---------- Given entries

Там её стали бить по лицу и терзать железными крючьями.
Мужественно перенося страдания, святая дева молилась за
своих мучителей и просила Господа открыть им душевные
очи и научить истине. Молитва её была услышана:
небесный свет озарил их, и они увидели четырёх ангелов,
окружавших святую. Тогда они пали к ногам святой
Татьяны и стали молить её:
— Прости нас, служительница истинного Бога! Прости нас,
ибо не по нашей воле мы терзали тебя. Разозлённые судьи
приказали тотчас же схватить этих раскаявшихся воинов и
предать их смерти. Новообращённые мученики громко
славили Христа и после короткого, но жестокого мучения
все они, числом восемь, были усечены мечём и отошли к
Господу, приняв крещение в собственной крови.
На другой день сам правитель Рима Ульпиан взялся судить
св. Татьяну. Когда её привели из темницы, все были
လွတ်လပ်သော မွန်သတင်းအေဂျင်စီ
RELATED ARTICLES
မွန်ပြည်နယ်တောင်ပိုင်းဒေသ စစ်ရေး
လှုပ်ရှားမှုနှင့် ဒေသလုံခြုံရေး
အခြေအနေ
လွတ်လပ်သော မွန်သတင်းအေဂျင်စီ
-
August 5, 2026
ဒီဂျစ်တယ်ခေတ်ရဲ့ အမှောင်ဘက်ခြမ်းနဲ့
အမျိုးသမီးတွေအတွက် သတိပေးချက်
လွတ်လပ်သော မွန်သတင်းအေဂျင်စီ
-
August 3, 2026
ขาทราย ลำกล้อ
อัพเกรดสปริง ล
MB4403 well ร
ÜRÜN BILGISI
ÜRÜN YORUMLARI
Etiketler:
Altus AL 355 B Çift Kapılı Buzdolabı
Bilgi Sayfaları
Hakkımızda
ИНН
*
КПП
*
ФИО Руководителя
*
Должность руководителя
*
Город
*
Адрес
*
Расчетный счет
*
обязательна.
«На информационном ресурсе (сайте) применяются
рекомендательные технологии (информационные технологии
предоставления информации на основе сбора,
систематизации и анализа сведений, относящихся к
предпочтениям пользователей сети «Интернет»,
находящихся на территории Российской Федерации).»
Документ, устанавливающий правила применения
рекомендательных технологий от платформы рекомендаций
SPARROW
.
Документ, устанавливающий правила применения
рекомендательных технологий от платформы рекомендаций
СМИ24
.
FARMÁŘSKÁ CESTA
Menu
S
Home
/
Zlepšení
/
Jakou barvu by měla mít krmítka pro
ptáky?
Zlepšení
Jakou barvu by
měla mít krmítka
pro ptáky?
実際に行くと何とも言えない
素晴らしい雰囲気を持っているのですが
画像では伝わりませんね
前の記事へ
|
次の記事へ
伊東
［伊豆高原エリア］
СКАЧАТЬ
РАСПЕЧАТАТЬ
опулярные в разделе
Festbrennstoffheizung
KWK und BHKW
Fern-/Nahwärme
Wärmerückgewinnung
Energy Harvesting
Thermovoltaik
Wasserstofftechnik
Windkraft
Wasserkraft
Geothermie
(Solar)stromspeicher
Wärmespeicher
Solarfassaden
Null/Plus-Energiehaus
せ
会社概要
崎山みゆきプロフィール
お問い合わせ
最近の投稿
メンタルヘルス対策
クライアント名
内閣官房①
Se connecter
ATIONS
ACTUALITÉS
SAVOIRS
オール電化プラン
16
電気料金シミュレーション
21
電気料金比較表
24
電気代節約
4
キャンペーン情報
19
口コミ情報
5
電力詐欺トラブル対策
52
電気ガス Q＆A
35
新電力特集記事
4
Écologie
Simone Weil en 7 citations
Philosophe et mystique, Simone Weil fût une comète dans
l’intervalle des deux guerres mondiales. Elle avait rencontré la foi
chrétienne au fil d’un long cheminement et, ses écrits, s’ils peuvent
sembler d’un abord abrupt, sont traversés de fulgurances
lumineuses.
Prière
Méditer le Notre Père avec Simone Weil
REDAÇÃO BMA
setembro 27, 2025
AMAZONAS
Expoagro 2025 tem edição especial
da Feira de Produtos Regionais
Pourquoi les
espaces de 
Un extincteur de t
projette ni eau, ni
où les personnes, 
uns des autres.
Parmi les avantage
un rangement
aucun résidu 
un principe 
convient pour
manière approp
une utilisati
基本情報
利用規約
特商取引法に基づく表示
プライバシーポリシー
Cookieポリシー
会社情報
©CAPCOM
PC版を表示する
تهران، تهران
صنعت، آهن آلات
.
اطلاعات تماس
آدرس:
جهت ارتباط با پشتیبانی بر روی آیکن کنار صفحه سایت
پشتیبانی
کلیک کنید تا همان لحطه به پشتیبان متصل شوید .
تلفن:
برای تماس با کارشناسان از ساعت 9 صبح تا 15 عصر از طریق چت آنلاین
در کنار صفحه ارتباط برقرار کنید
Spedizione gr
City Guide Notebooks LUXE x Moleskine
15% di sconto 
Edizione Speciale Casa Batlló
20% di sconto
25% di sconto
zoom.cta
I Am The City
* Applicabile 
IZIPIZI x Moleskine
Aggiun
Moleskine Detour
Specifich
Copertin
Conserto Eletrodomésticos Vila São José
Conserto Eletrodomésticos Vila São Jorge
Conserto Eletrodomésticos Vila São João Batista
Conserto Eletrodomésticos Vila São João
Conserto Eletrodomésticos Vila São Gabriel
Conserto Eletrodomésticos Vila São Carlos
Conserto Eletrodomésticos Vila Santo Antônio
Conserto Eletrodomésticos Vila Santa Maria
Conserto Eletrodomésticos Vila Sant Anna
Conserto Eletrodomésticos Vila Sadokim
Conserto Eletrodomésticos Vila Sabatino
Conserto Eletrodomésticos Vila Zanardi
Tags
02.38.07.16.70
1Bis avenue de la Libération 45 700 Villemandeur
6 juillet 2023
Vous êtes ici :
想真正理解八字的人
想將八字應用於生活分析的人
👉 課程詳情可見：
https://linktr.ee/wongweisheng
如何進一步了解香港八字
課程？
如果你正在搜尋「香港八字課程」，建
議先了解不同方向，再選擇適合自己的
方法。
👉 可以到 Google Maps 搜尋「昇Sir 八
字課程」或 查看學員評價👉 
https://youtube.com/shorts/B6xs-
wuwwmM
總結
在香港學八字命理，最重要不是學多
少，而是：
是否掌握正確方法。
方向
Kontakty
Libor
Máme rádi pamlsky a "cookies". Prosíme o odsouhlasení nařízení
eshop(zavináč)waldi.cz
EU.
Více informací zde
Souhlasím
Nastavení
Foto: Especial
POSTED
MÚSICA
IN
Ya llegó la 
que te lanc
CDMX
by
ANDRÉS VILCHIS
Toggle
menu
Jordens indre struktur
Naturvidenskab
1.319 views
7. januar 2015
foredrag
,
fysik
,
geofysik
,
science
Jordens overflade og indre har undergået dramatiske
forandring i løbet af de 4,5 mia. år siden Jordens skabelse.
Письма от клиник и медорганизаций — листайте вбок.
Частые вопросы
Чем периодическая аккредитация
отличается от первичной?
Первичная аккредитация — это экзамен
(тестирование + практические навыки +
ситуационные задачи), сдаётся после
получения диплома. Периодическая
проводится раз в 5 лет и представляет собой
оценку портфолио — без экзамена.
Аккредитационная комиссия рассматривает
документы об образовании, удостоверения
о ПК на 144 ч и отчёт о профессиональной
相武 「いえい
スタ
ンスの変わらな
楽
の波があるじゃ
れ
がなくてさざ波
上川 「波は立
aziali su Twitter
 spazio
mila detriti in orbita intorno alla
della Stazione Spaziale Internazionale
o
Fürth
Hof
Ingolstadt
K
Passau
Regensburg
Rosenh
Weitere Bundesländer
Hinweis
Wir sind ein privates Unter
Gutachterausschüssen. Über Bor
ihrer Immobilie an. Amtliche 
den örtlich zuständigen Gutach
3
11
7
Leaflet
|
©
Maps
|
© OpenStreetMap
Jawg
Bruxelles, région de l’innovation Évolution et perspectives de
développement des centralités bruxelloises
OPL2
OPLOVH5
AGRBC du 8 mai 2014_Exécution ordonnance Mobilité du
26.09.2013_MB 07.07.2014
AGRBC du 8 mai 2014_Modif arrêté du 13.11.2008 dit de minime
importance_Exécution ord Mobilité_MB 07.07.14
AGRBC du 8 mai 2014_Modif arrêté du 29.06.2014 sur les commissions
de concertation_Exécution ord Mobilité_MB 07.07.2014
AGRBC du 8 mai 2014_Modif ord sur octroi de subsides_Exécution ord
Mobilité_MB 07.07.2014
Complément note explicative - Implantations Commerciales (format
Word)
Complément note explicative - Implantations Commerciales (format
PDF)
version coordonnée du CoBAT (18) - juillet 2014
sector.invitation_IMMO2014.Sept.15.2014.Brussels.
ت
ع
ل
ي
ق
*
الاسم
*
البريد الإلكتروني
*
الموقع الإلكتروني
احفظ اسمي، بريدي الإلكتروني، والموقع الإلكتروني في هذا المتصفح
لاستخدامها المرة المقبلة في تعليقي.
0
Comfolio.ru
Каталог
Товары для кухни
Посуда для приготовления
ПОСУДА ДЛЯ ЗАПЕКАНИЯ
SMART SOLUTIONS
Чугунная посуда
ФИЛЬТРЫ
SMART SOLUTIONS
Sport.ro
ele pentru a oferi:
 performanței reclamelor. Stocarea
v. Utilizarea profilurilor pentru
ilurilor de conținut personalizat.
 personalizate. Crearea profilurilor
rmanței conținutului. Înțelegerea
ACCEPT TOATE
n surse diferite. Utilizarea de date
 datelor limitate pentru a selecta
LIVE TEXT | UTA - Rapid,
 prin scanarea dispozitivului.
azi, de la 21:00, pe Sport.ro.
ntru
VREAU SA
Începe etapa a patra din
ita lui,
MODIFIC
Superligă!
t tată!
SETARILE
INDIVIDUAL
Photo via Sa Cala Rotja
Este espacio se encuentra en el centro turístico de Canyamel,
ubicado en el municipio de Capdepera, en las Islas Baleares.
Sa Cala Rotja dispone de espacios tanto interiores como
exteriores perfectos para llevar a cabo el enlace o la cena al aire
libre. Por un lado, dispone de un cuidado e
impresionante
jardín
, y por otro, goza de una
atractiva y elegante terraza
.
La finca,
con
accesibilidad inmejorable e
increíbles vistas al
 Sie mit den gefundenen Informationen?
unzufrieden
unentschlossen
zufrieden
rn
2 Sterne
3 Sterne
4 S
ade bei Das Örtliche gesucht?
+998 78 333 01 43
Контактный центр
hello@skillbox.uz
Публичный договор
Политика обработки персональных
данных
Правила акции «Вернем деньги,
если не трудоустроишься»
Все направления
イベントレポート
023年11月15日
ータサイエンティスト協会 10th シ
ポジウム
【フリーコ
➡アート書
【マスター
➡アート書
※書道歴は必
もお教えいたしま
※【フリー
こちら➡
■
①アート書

--------------------

# Directive
Find the line with "78 333 01 43" in the data above. Restate it and all later lines word for word, ending with the last line.

# Reply
+998 78 333 01 43
Контактный центр
hello@skillbox.uz
Публичный договор
Политика обработки персональных
данных
Правила акции «Вернем деньги,
если не трудоустроишься»
Все направления
イベントレポート
023年11月15日
ータサイエンティスト協会 10th シ
ポジウム
【フリーコ
➡アート書
【マスター
➡アート書
※書道歴は必
もお教えいたしま
※【フリー
こちら➡
■
①アート書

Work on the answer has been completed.